25 thoughts on “Zettelkasten History Prior to Niklas Luhmann: Antonin Sertillanges”

  1. Hi Chris, I checked Chavigny’s book on the BNF site. He insists on the use of index cards (‘fiches’), how to index them, one idea per card but not how to connect between the cards and allow navigation between them.

    Mind that it’s written in 1919, in Strasbourg (my hometown) just one year after it returned to France. So between students who used this book and Luhman in Freiburg it’s not far away. My mother taught me how to use cards for my studies back in 1977, I still have the book where she learn the method, as Law student in Strasbourg “Comment se documenter”, by
    Roland Claude, 1961. Page 25 describes a way to build secondary index to receive all cards relatives to a topic by their number. Still Luhman system seems easier to maintain but very near.

    I’m not a fan of ZK myself. It was great before computers and Internet but it’s a lot of work and adds a lot of friction.

    1. Thanks for these points of reference as well as your personal experience Bruno, particularly since I’ve not been able to find translations in English.

      I’ve now got some clear evidence of the specific method going back to Konrad Gessner including the quirky use of numbering/alphabet that Luhmann uses which probably not coincidentally coincides with street address systems used in early Vienna.

      In 1986 in the sixth grade I was taught to use index cards to do some research to write a paper, but nothing coming close to use as an actual thought out system. It’s interesting to see how much of these taught practices had disappeared in just a few generations. And it seems all the worse that we’re now trying to recreate them digitally without any hindsight of our shared history.

      Thanks again!

  2. I went down the rabbit hole on this 🙂 Hours well spent

    In the book I found here, at the very end the author mentions early work on computers to index and manage topic-based access to sources. I was stunned that so early as 1961 this was already in books for the general public. The system was called SYNTOL (Syntopical something). I search again and again and found a single book referring to it https://www.amazon.fr/Automating-Linguistics-History-Computing-English-ebook/dp/B093KKR99S

    Lucky enough I wait a day and thought that it could exist in French. It does and is open source. There you find precursing ideas of the modern use of NLP to solve this problem. It solves the heavy work of numbering and keeping pointers and collections. I use a similar philosophy in Kneaver but with modern NLP.

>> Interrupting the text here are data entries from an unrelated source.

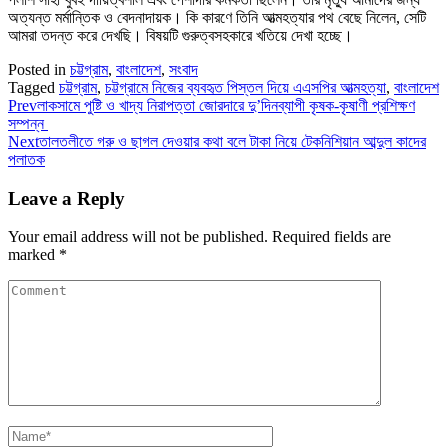
অত্যন্ত মর্মান্তিক ও বেদনাদায়ক। কি কারণে তিনি আত্মহত্যার পথ বেছে নিলেন, সেটি
আমরা তদন্ত করে দেখছি। বিষয়টি গুরুত্বসহকারে খতিয়ে দেখা হচ্ছে।
Posted in
চট্টগ্রাম
,
বাংলাদেশ
,
সংবাদ
Tagged
চট্টগ্রাম
,
চট্টগ্রামে নিজের ব্যবহৃত পিস্তল দিয়ে এএসপির আত্মহত্যা
,
বাংলাদেশ
Prev
লাকসামে পুষ্টি ও খাদ্য নিরাপত্তা জোরদারে দু’দিনব্যাপী কৃষক-কৃষাণী প্রশিক্ষণ
সম্পন্ন
Next
তালতলীতে গরু ও ছাগল দেওয়ার কথা বলে টাকা নিয়ে টেকনিশিয়ান আব্দুল কাদের
পলাতক
Leave a Reply
Your email address will not be published.
Required fields are
marked
*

    Bottom line in 1961 the state of the art on the topic was already a lot ahead. What was missing is Internet, personal computers, and access to digital form research. Mid-1980s that was available and cards could be shelved. Now we have AI-based NLP are it becomes reliable.

    1. Fascinating find. Syntopical reading was obviously discussed by Mortimer J. Adler in his book on reading. I’m sure there was likely more earlier work on this from the 1920’s when we began moving from index cards to Hollerinth and other forms of punched cards for computing. I’ve not come across it, but I’m sure a lot of this also influenced folks like Claude Shannon, Vannevar Bush, and Norbert Weiner in the early days of information theory. I suspect there may be even more earlier research on some of that space, but a lot of related work in those spaces was classified by various governments for use in World War II and, if released, much of it hasn’t been reviewed carefully or thoroughly. I wish I could go back and query some of my old professors about some of this time period including Solomon Golomb, Willis Gore, and Frederick Jelinek.

      I’ve gotten a copy of the English version of Jacqueline Léon’s book and hope to at least skim through some of the relevant parts soon.

      I’m noticing that it looks like you use interesting aliased email addresses the same way I do on blogs and other websites. Are you tying responses back into your broader knowledge system using that as well?